1
votes

I try to run dataflow pipeline which use a python files that integrated with pickle file below:

dataflow.py

    from stopwords import StopWords
    stopwords = StopWords()
    ...
    data = (pipeline | 'read' >> ReadFromText (gs://some/inputData.txt)      
| 'stopwords' >> beam.Map(lambda x:{'id':x['id'],'text': stopwords.validate(x['text'])}))

stopwords.py

class StopWords:
def __init__ (self):

module_dir = os.path.dirname(__file__)
self.words = pickle.load(open(os.path.join(module_dir, 'model/sw.p'), "rb"))
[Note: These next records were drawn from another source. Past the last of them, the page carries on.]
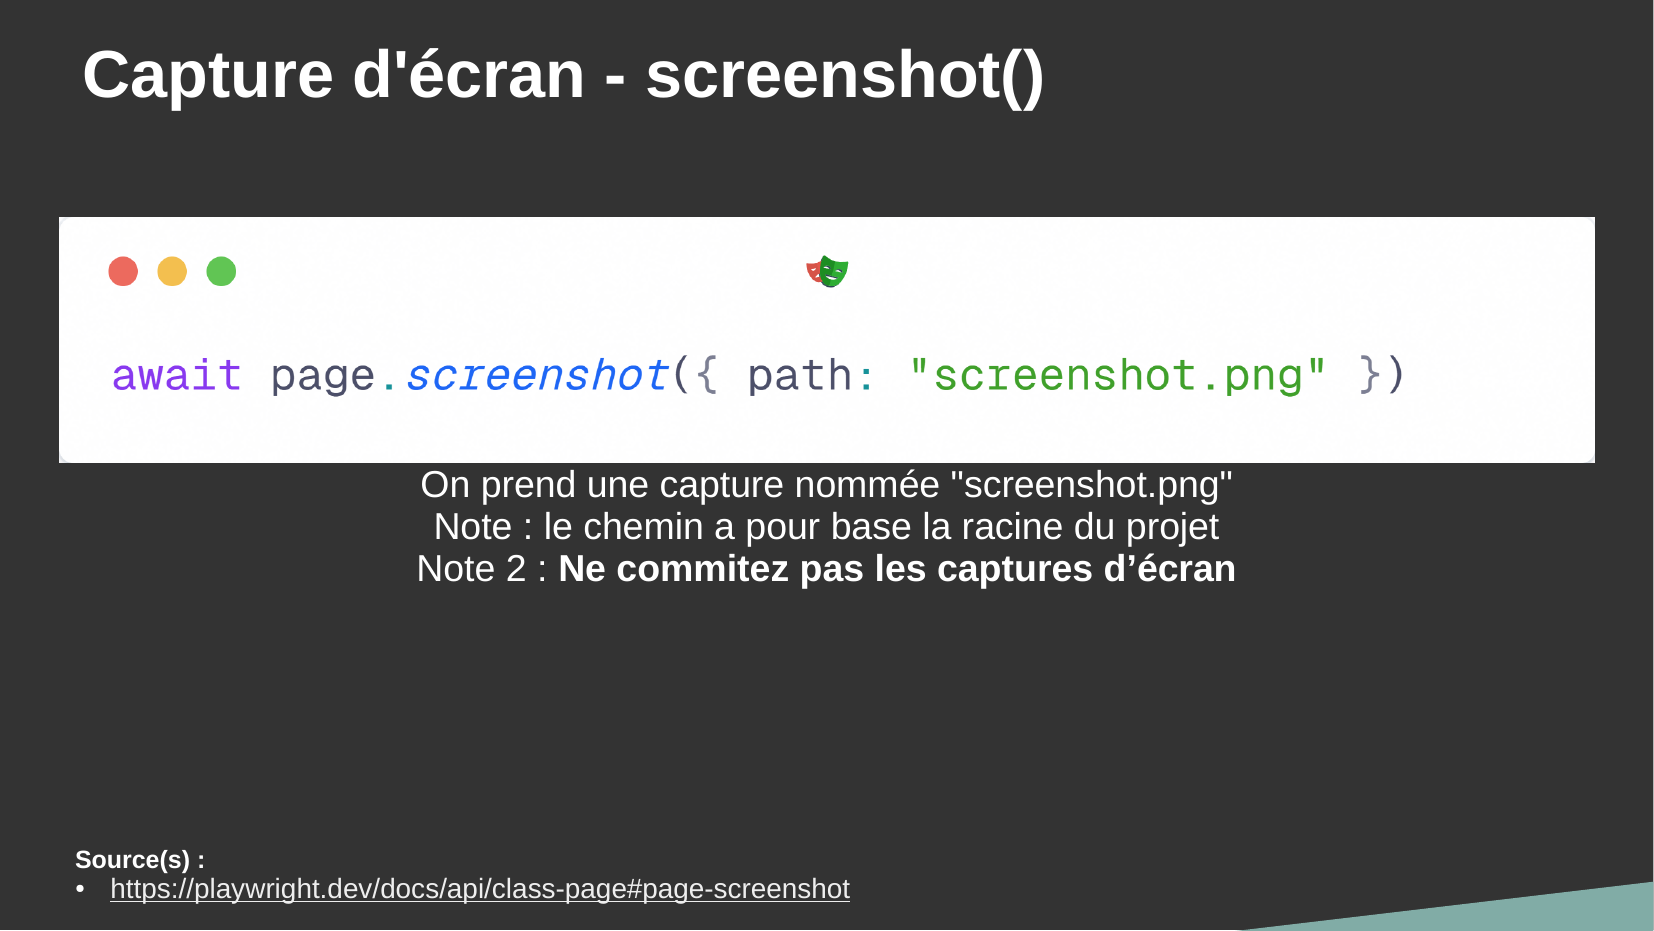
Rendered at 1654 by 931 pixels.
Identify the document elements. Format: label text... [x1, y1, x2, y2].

text_box On prend une capture nommée "screenshot.png" Note : le chemin a pour base la racine du projet Note 2 : Ne commitez pas les captures d’écran [141, 464, 1512, 598]
text_box [1235, 881, 1654, 931]
text_box Source(s) : https://playwright.dev/docs/api/class-page#page-screenshot [60, 744, 1546, 913]
picture [59, 217, 1595, 464]
title Capture d'écran - screenshot() [82, 37, 1571, 112]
How ever, I found an error:

IOError: [Errno 2] No such file or directory: '/usr/local/lib/python2.7/dist-packages/dataflow/model/sw.p'

I try to debug self.words and it run smoothly. however, it countered a problem when I run it in google cloud dataflow job.

Anyone can help?

1

1 Answers

0
votes

Your StopWords class is attempting to load the model (sw.p) from the same directory as the stopwords.py file, but it seems like the models hasn't gotten deployed along with your code.

Perhaps try putting the sw.p file you have locally into a Google Cloud Storage bucket and loading it from there instead?